BEGIN EXCERPTED DATA

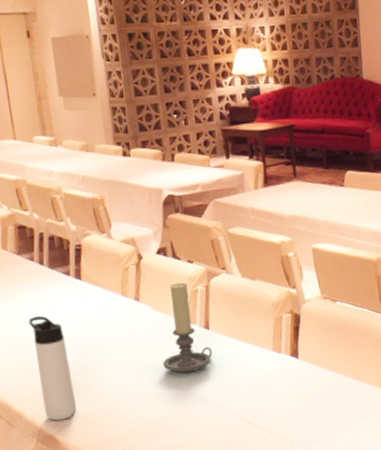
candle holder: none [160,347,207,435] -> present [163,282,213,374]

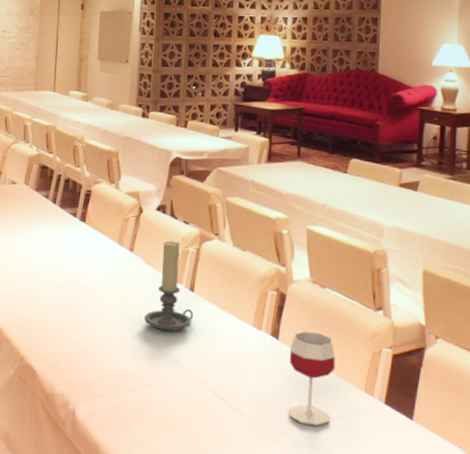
thermos bottle: present [28,315,77,421] -> none [29,248,61,353]
wineglass: none [310,344,354,429] -> present [288,331,335,426]

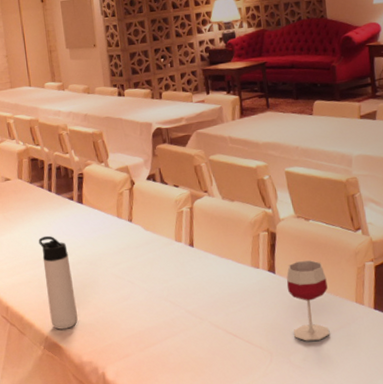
thermos bottle: none [29,248,61,353] -> present [38,235,78,330]
candle holder: present [144,240,194,332] -> none [153,204,197,287]

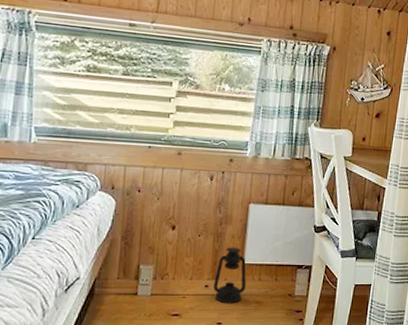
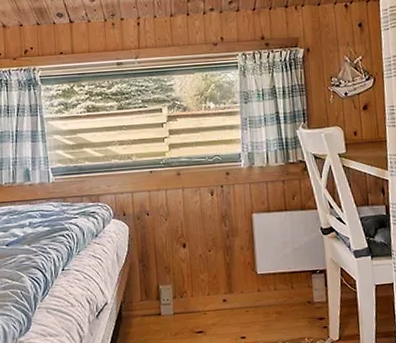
lantern: present [213,247,247,304] -> none [231,258,264,317]

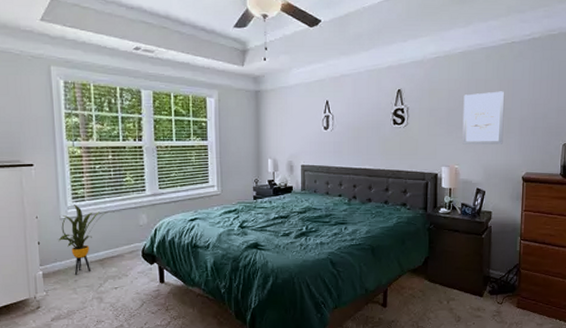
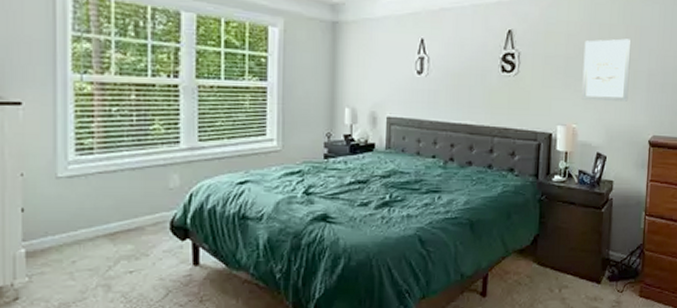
house plant: present [58,204,108,275] -> none [52,159,126,254]

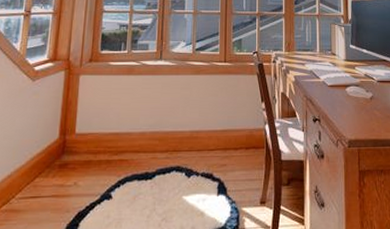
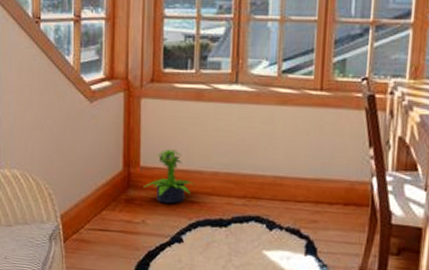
potted plant: none [76,116,126,164] -> present [142,149,196,204]

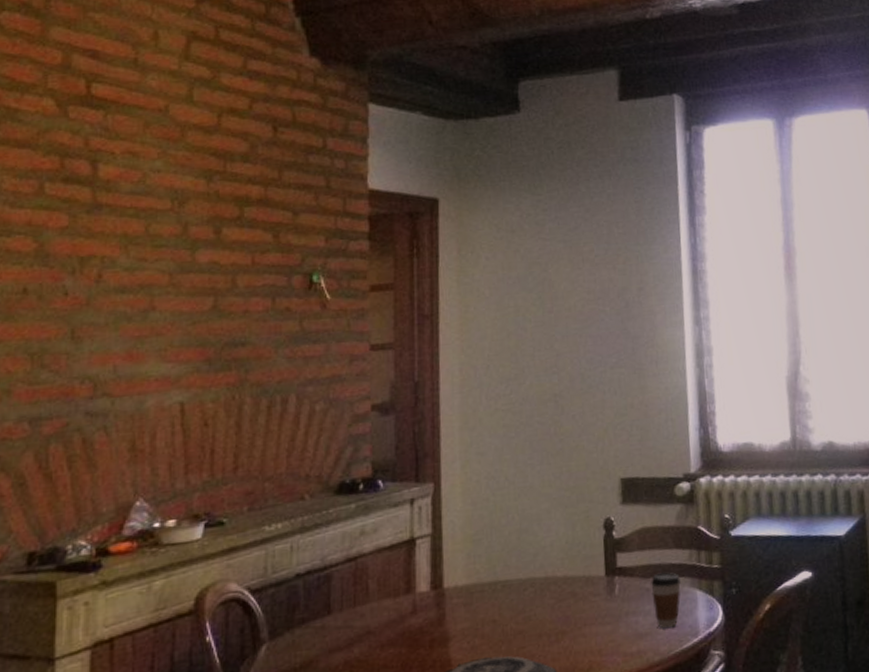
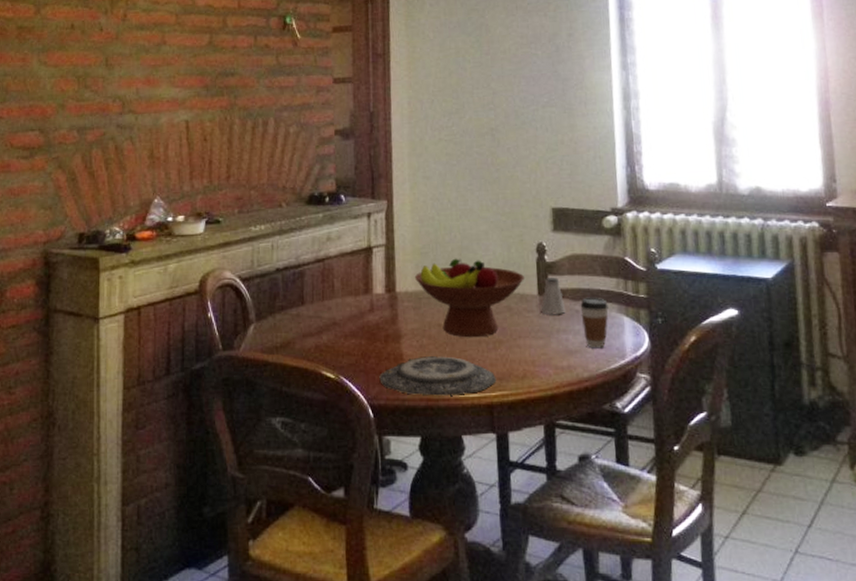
fruit bowl: none [465,542,592,632] -> present [414,258,525,338]
saltshaker: none [608,554,636,598] -> present [541,277,566,316]

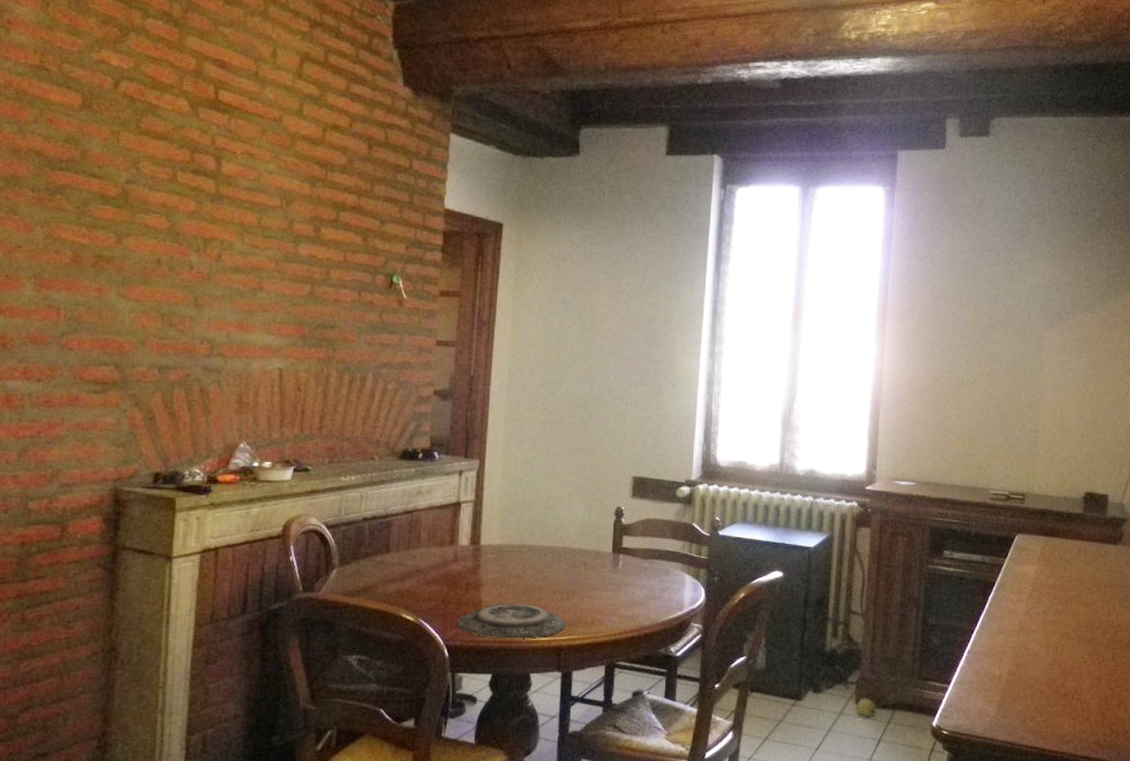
fruit bowl: present [414,258,525,338] -> none [499,516,602,588]
saltshaker: present [541,277,566,316] -> none [613,538,636,571]
coffee cup: present [580,297,609,349] -> none [648,556,673,601]

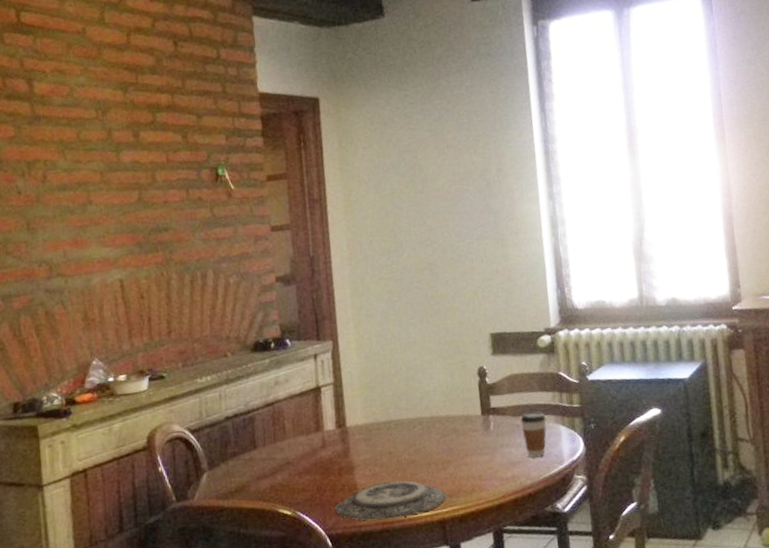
coffee cup: none [648,556,673,601] -> present [520,411,547,458]

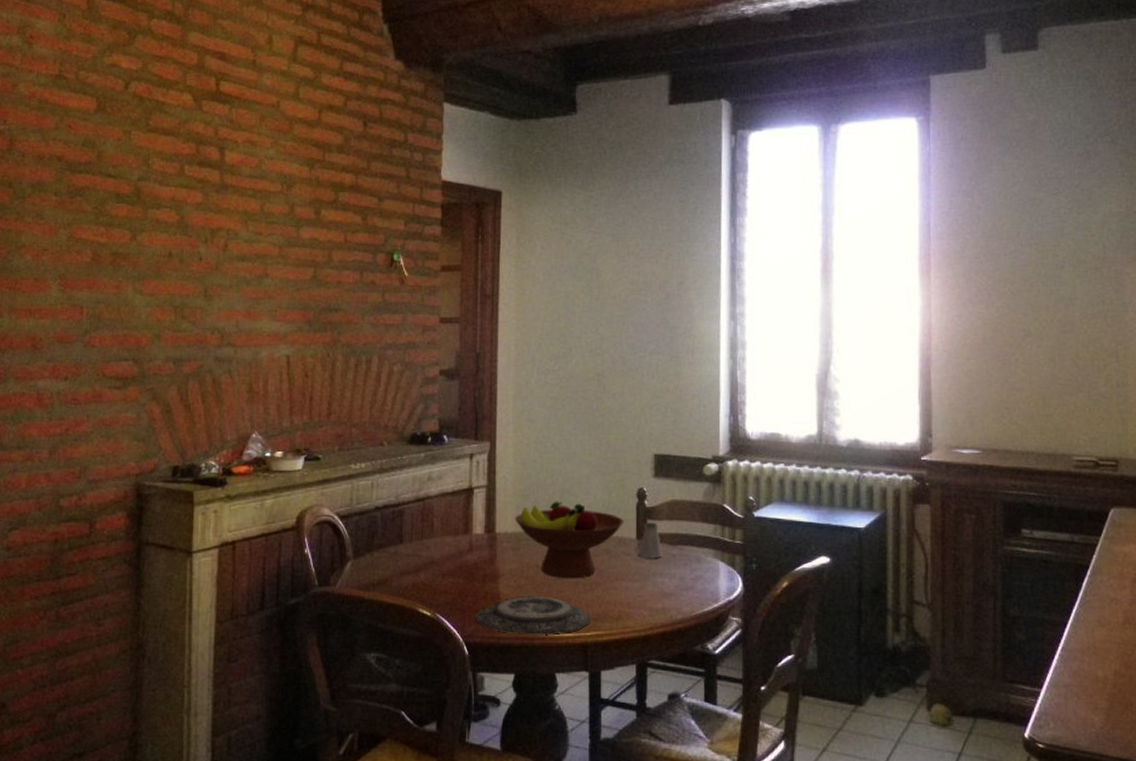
fruit bowl: none [363,388,469,462] -> present [514,501,625,579]
saltshaker: none [485,397,508,433] -> present [638,522,663,559]
coffee cup: present [520,411,547,458] -> none [677,542,705,592]

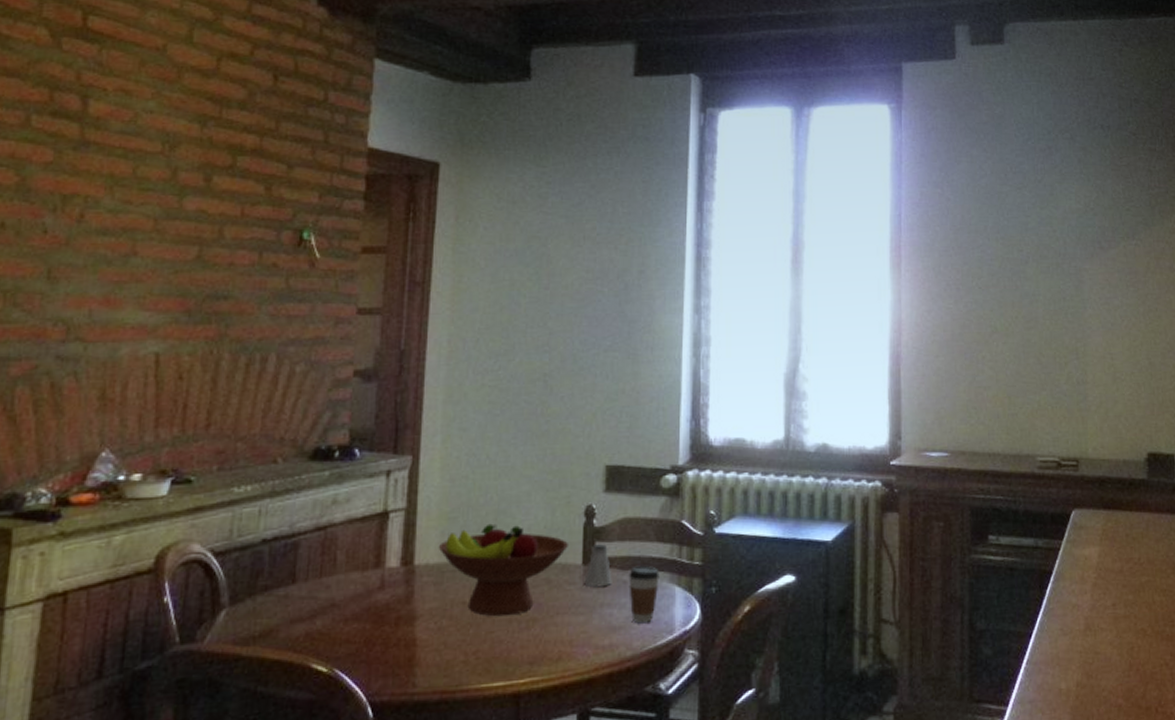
plate: present [476,595,592,635] -> none [384,639,527,687]
coffee cup: none [677,542,705,592] -> present [629,565,659,624]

END EXCERPTED DATA

TASK ITEM >> The answer must be the exact lines from the line with "saltshaker: none [485,397,508,433]" to the final line of the data, both ends included, with no pictures.

SOLUTION BELOW >>
saltshaker: none [485,397,508,433] -> present [638,522,663,559]
coffee cup: present [520,411,547,458] -> none [677,542,705,592]

plate: present [476,595,592,635] -> none [384,639,527,687]
coffee cup: none [677,542,705,592] -> present [629,565,659,624]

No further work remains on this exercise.